Non avevamo grida per squarciare il silenzio immenso che lentamente ci aveva avvolti come un velo, e così procedevamo muti sul ghiaccio scintillante che scricchiolava sotto il passo strascicato della nostra marcia distruttrice, nel gelo tagliente, presi da una tensione pronta a esplodere, per strade soffocanti e buie, non vedevamo gli altri, non ci guardavamo tra di noi, se per caso qualcuno lo faceva, era come se si guardasse i piedi o le mani, perché eravamo un unico corpo, un unico sguardo, un unico, spietato, inesorabile, insaziabile impulso di morte e distruzione.

La “notte [nella quale] non aveva più voglia di fuggire da qualcosa da cui, comunque, non sarebbe potuto fuggire” diventa per Valuska la parabola di un risveglio da un sogno a occhi aperti che, trasformatosi in un incubo, lo fa arrendere alla consapevolezza che “Dio non esiste, e nemmeno l’inferno”, che “solo il male possiede una spiegazione, il bene no”, che “non era né il bene né il male a dirigere il mondo, bensì una legge totalmente diversa, quella del più forte”.

Sermo Super Sepulchrum, come anticipato, abbandona la magniloquenza di un linguaggio potente e onirico per consegnare al lettore il rimodellamento della realtà attraverso un prisma asettico di testimonianze, di verità scritte su atti pubblici che moltiplicano le verità facendo emergere un disegno per quanto vago molto più umano che demoniaco.

Più volte, soprattutto nella seconda parte della notte, aveva avuto addirittura la sensazione di dirigere, orchestrare gli eventi, e non solo di prendervi parte.
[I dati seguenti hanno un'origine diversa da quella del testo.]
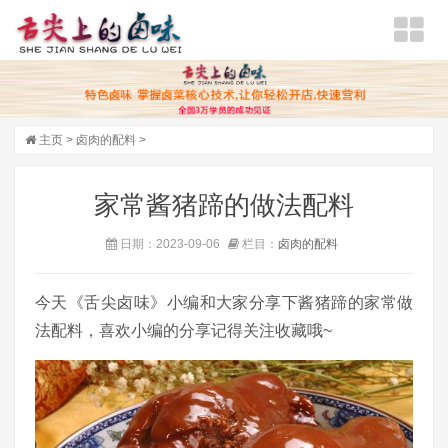
主页
>
卤肉的配料
>
家常酱猪蹄的做法配料
日期：2023-09-06
栏目：
卤肉的配料
今天《舌尖卤味》小编和大家分享下酱猪蹄的家常做
法配料，喜欢小编的分享记得关注收藏哦~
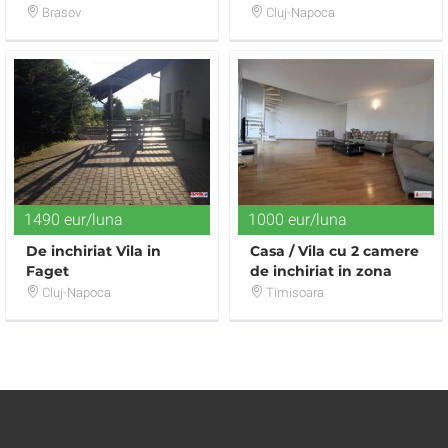
locuinta
Semicentral, Cluj-
Brasov
Cluj-Napoca
Napoca
1490 eur/luna
1000 eur/luna
De inchiriat Vila in
Casa / Vila cu 2 camere
Faget
de inchiriat in zona
Aradului
Cluj-Napoca
Timisoara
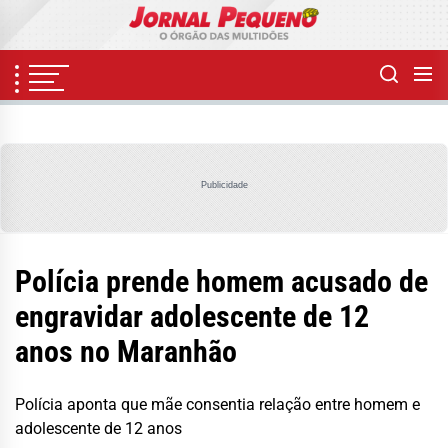
Skip
to
the
content
Publicidade
Polícia prende homem acusado de
engravidar adolescente de 12
anos no Maranhão
Polícia aponta que mãe consentia relação entre homem e
adolescente de 12 anos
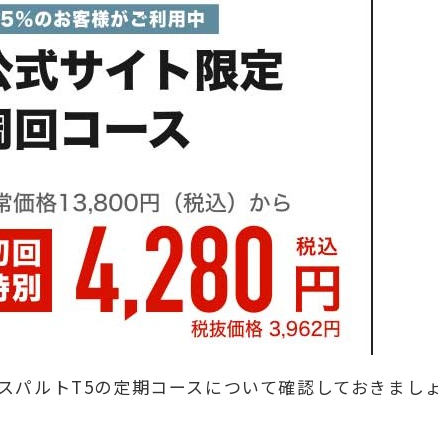
スパルトT5の定期コースについて確認しておきましょ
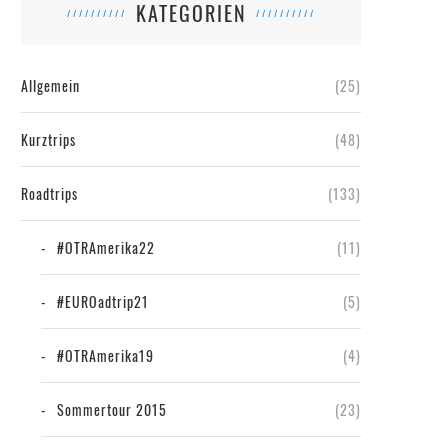
KATEGORIEN
Allgemein
(25)
Kurztrips
(48)
Roadtrips
(133)
#OTRAmerika22
(11)
#EUROadtrip21
(5)
#OTRAmerika19
(4)
Sommertour 2015
(23)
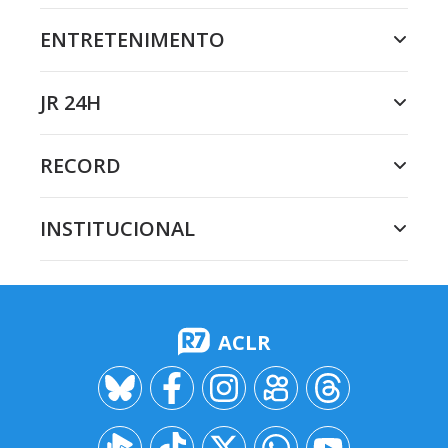
ENTRETENIMENTO
JR 24H
RECORD
INSTITUCIONAL
ACLR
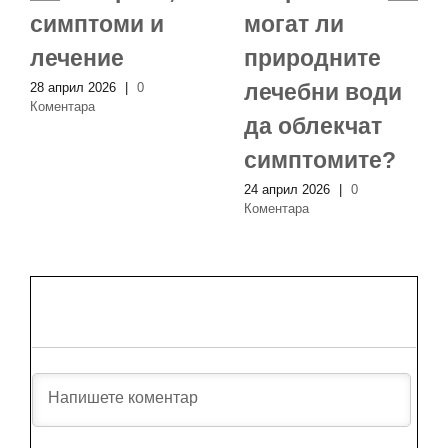
симптоми и
могат ли
лечение
природните
лечебни води
28 април 2026
|
0
Коментара
да облекчат
симптомите?
24 април 2026
|
0
Коментара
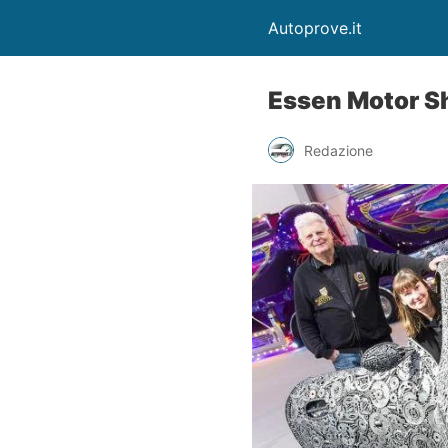
Autoprove.it
Essen Motor S
Redazione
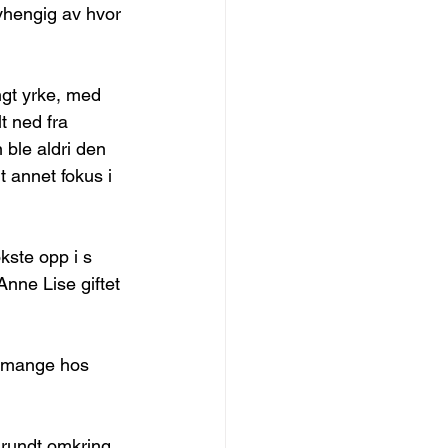
vhengig av hvor 
ngt yrke, med 
t ned fra 
ble aldri den 
t annet fokus i 
kste opp i s 
nne Lise giftet 
t mange hos 
g rundt omkring.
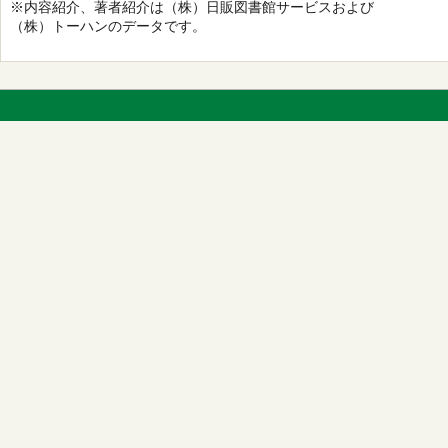
※内容紹介、著者紹介は（株）日販図書館サービスおよび
（株）トーハンのデータです。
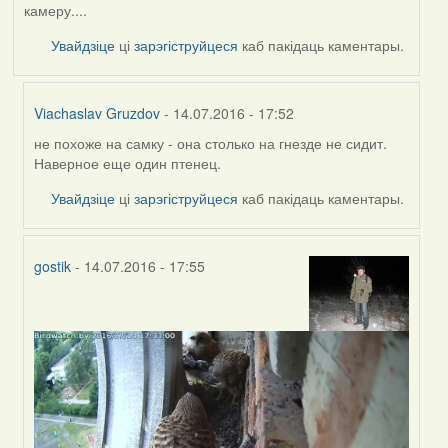
камеру....
Увайдзіце
ці
зарэгіструйцеся
каб пакідаць каментары.
Viachaslav Gruzdov
- 14.07.2016 - 17:52
не похоже на самку - она столько на гнезде не сидит.
In
Наверное еще один птенец.
reply
to
Увайдзіце
ці
зарэгіструйцеся
каб пакідаць каментары.
by
Жанна
(госць)
gostik
- 14.07.2016 - 17:55
In
reply
to
by
Жанна
(госць)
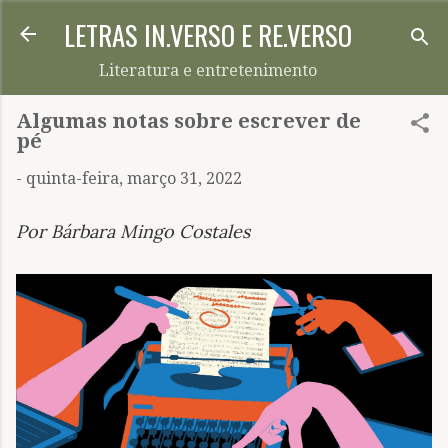
LETRAS IN.VERSO E RE.VERSO
Pular para o conteúdo principal
Literatura e entretenimento
Algumas notas sobre escrever de
pé
-
quinta-feira, março 31, 2022
Por Bárbara Mingo Costales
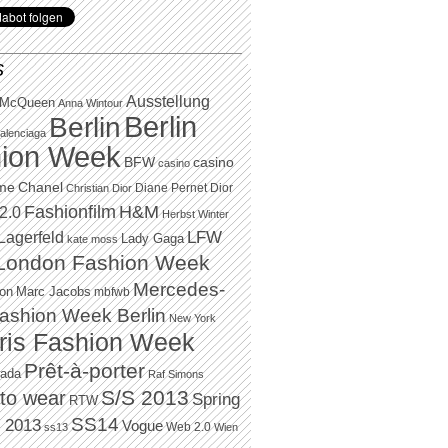
S
Ausstellung
 McQueen
Anna Wintour
Berlin
Berlin
alenciaga
ion Week
BFW
casino
casino
Chanel
ame
Diane Pernet
Dior
Christian Dior
H&M
Fashionfilm
2.0
Herbst Winter
LFW
Lagerfeld
Lady Gaga
kate moss
London Fashion Week
Mercedes-
Marc Jacobs
ton
mbfwb
ashion Week Berlin
New York
ris Fashion Week
Prêt-à-porter
rada
Raf Simons
to wear
S/S 2013
Spring
RTW
SS14
 2013
Vogue
Web 2.0
ss13
Wien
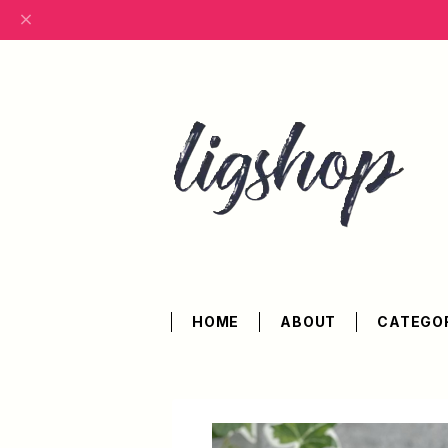
HOME
ABOUT
CATEGO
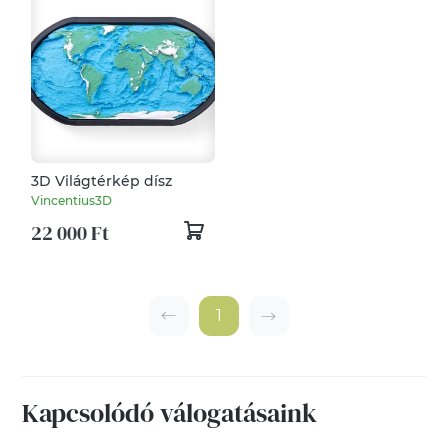
3D Világtérkép dísz
Vincentius3D
22 000 Ft
1
Kapcsolódó válogatásaink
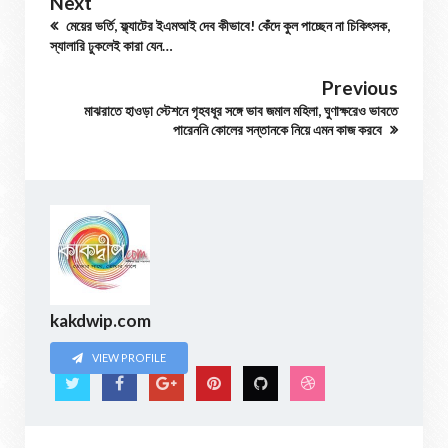
Next
মেয়ের ভর্তি, ফ্ল্যাটের ইএমআই দেব কীভাবে! কেঁদে কুল পাচ্ছেন না চিকিৎসক,
স্যালারি ঢুকলেই কারা যেন…
Previous
মাঝরাতে হাওড়া স্টেশনে গৃহবধূর সঙ্গে ভাব জমাল মহিলা, ঘুণাক্ষরেও ভাবতে
পারেননি কোলের সন্তানকে নিয়ে এমন কাজ করবে
kakdwip.com
VIEW PROFILE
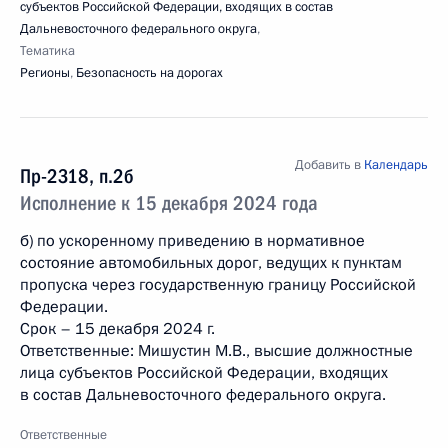
субъектов Российской Федерации, входящих в состав
Дальневосточного федерального округа
,
Тематика
Регионы
,
Безопасность на дорогах
Добавить в
Календарь
Пр-2318, п.2б
Исполнение к 15 декабря 2024 года
б) по ускоренному приведению в нормативное
состояние автомобильных дорог, ведущих к пунктам
пропуска через государственную границу Российской
Федерации.
Срок – 15 декабря 2024 г.
Ответственные: Мишустин М.В., высшие должностные
лица субъектов Российской Федерации, входящих
в состав Дальневосточного федерального округа.
Ответственные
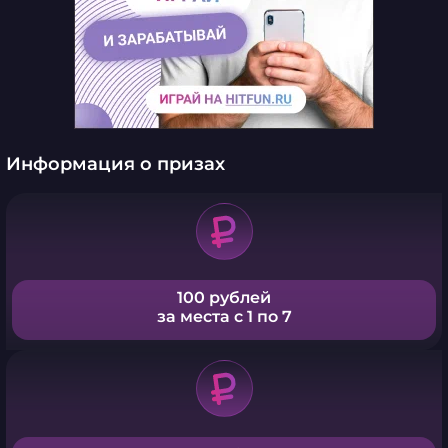
Информация о призах
100 рублей
за места с 1 по 7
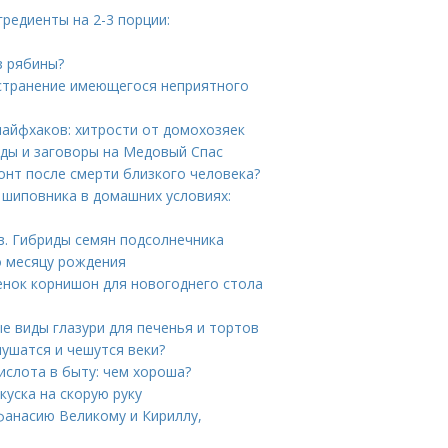
редиенты на 2-3 порции:
з рябины?
 Устранение имеющегося неприятного
лайфхаков: хитрости от домохозяек
яды и заговоры на Медовый Спас
онт после смерти близкого человека?
 шиповника в домашних условиях:
в. Гибриды семян подсолнечника
о месяцу рождения
енок корнишон для новогоднего стола
ые виды глазури для печенья и тортов
лушатся и чешутся веки?
ислота в быту: чем хороша?
куска на скорую руку
фанасию Великому и Кириллу,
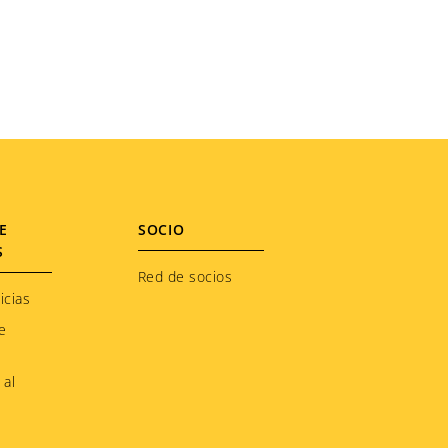
E
SOCIO
S
Red de socios
icias
e
 al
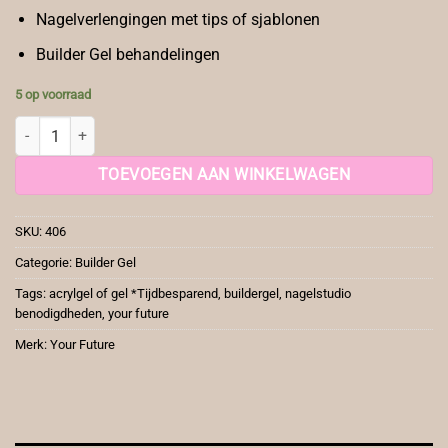
Nagelverlengingen met tips of sjablonen
Builder Gel behandelingen
5 op voorraad
YF B-Gel Clear aantal
TOEVOEGEN AAN WINKELWAGEN
SKU:
406
Categorie:
Builder Gel
Tags:
acrylgel of gel *Tijdbesparend
,
buildergel
,
nagelstudio
benodigdheden
,
your future
Merk:
Your Future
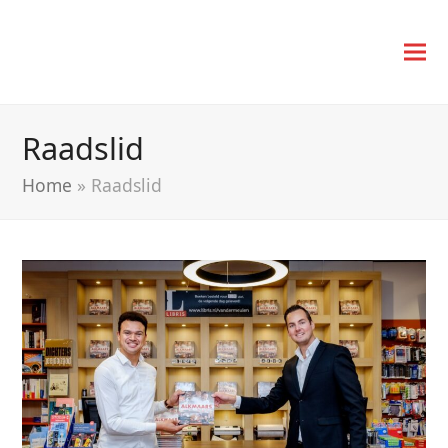
Raadslid
Home
»
Raadslid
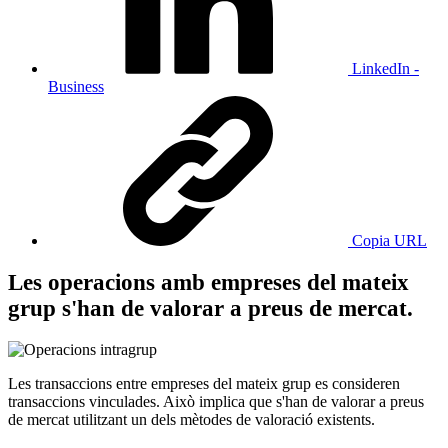
LinkedIn -
Business
Copia URL
Les operacions amb empreses del mateix
grup s'han de valorar a preus de mercat.
Les transaccions entre empreses del mateix grup es consideren
transaccions vinculades. Això implica que s'han de valorar a preus
de mercat utilitzant un dels mètodes de valoració existents.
Un cambiamento di stile che alterna il tono del grottesco per la sfilata di meschine ambizioni borghesi fino alla freddezza scientifica che conclude il libro e che sembra suggerire che se è vero che quella di Werckmeister è l’illusione dell’arte tutta, nello stesso tempo ne rappresenta anche la sua missione più alta: dare un senso, generare una trama, regalare una forma a ciò che è soltanto caos.